This has an excellent P.C. Mahalanobis connection.
What remains far less known is that more than 2300 yrs earlier, Jain philosophers in ancient India developed a sophisticated multi-valued logic to handle precisely this kind of complexity & indeterminacy. They called it Syādvāda (the doctrine of conditioned assertion) & Saptabhaṅgī Naya (the 7 fold predication), built on the principle of Anekāntavāda (the many-sidedness of reality).
Instead of forcing every statement into true/false, they insisted every assertion must be qualified by Syāt: “in a certain sense,” “from a particular standpoint,” or “under specific conditions.”

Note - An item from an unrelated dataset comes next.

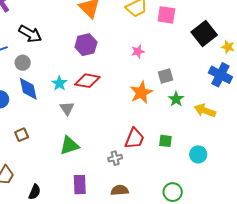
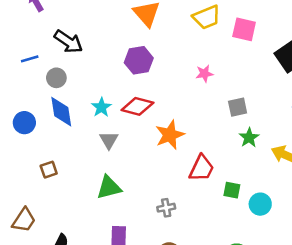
orange star: (141, 93) -> (170, 135), moved
red trapezoid: (134, 138) -> (202, 168), moved
cyan circle: (198, 154) -> (260, 204), moved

This framework allowed them to express 7 modes of predication, recognizing that reality often involves aspects that are simultaneously existent/non-existent/inexpressible in binary terms. The 4th mode, Avaktavya (inexpressible), captures situations where mutually opposing characteristics coexist in a way that defies simultaneous, precise verbal description.
In the 1950s, the pioneering Indian statistician P.C. Mahalanobis (founder of the Indian Statistical Institute) analyzed Saptabhaṅgī mathematically. He saw it as a profound precursor to probabilistic & multi-valued reasoning, interpreting Avaktavya not as vagueness but as a formal acknowledgment of indeterminacy... remarkably resonant with quantum realities.